------ KUTIPAN PILIHAN

Kasus dugaan korupsi dalam pengadaan mesin Electronic Data Capture (EDC) di Bank Rakyat Indonesia (BRI) sedang ditelusuri oleh Komisi Pemberantasan Korupsi (KPK). Direktur Utama PT Finnet Indonesia, Rakhmad Tunggal Afifuddin, diperiksa sebagai saksi terkait proyek senilai Rp2,1 triliun periode 2020–2024. Tindakan ini dilakukan untuk mengungkap peran sektor swasta dalam proyek tersebut, termasuk indikasi penggelembungan harga dan pengaturan pemenang tender. Lima tersangka dari BRI dan pihak rekanan telah ditetapkan, dengan bukti berupa puluhan miliar rupiah yang disita.
Kasus ini dianggap ujian penting bagi komitmen pemberantasan korupsi di sektor perbankan dan teknologi. Proyek EDC sangat memengaruhi layanan transaksi masyarakat dan penggunaan dana dalam skala besar. Pengamat komunikasi politik, Hendri Satrio, menekankan perlunya penegakan hukum tanpa adanya kompromi. Menurutnya, siapa pun yang terlibat harus dihukum sesuai hukum yang berlaku untuk menjaga kepercayaan publik.

------------
------ INFORMASI YANG DITAMPILKAN

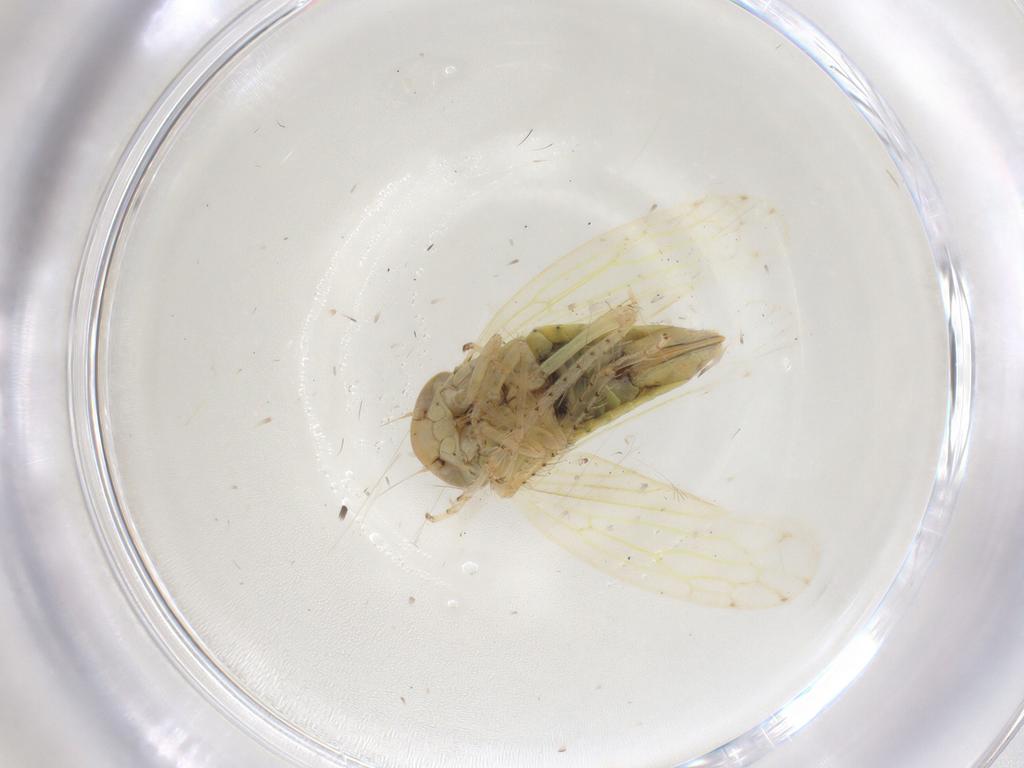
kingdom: Animalia
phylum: Arthropoda
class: Insecta
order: Hemiptera
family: Cicadellidae
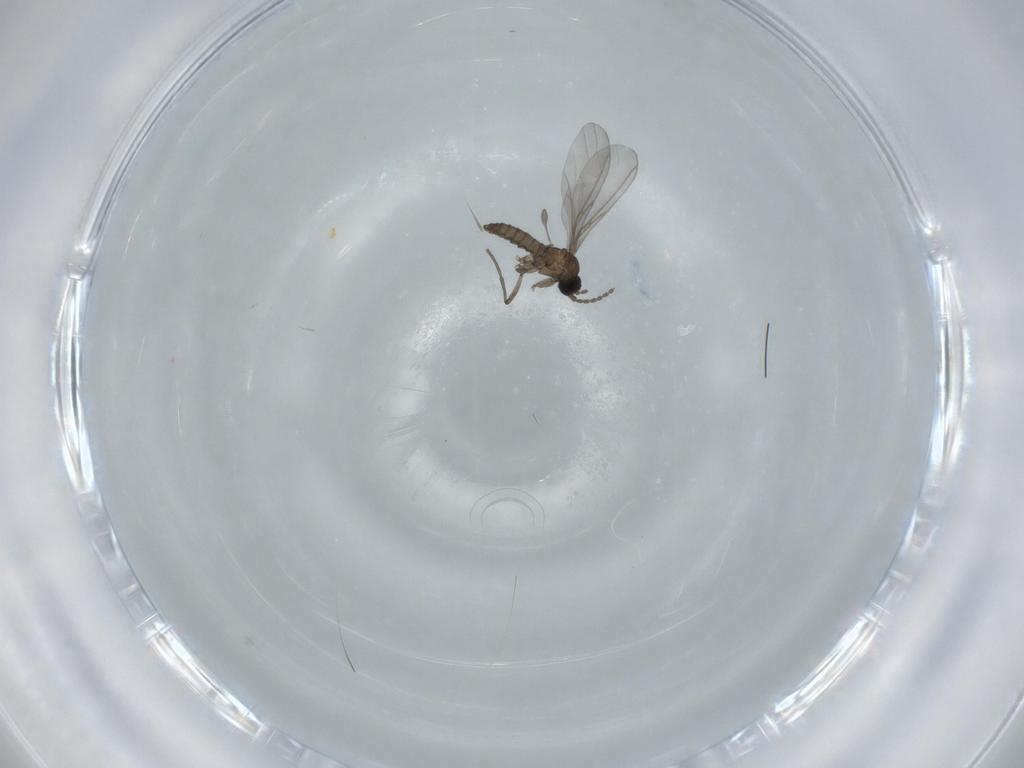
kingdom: Animalia
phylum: Arthropoda
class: Insecta
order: Diptera
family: Sciaridae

------------

- **BAGIAN LATIHAN**
- A) Jawablah pertanyaan berikut berdasarkan teks tentang kasus pengadaan mesin EDC di BRI.
(i) Siapa yang diperiksa KPK sebagai saksi dalam kasus ini?
(ii) Berapa nilai proyek pengadaan mesin EDC tersebut?
(iii) Siapa pengamat komunikasi politik yang pendapatnya dikutip?
- B) Tulislah lanjutan teks tentang kasus pengadaan mesin EDC di BRI, dimulai setelah kalimat terakhirnya.
Catatan-catatan tersebut tidak diperlukan dalam latihan ini.

- **BAGIAN JAWABAN**
- A)
(i) Rakhmad Tunggal Afifuddin, Direktur Utama PT Finnet Indonesia.
(ii) Rp2,1 triliun.
(iii) Hendri Satrio.

- B)
Hendri juga menyoroti pentingnya transparansi dalam penanganan kasus ini. Masyarakat perlu yakin bahwa proses hukum dilakukan secara objektif dan profesional, tanpa campur tangan kepentingan tertentu. Perhatian masyarakat terhadap kasus korupsi EDC BRI semakin meningkat, dengan harapan KPK akan bertindak tegas dan membawa kasus ini ke akhir, serta memastikan akuntabilitas penggunaan uang negara guna memelihara kepercayaan publik terhadap lembaga penegak hukum.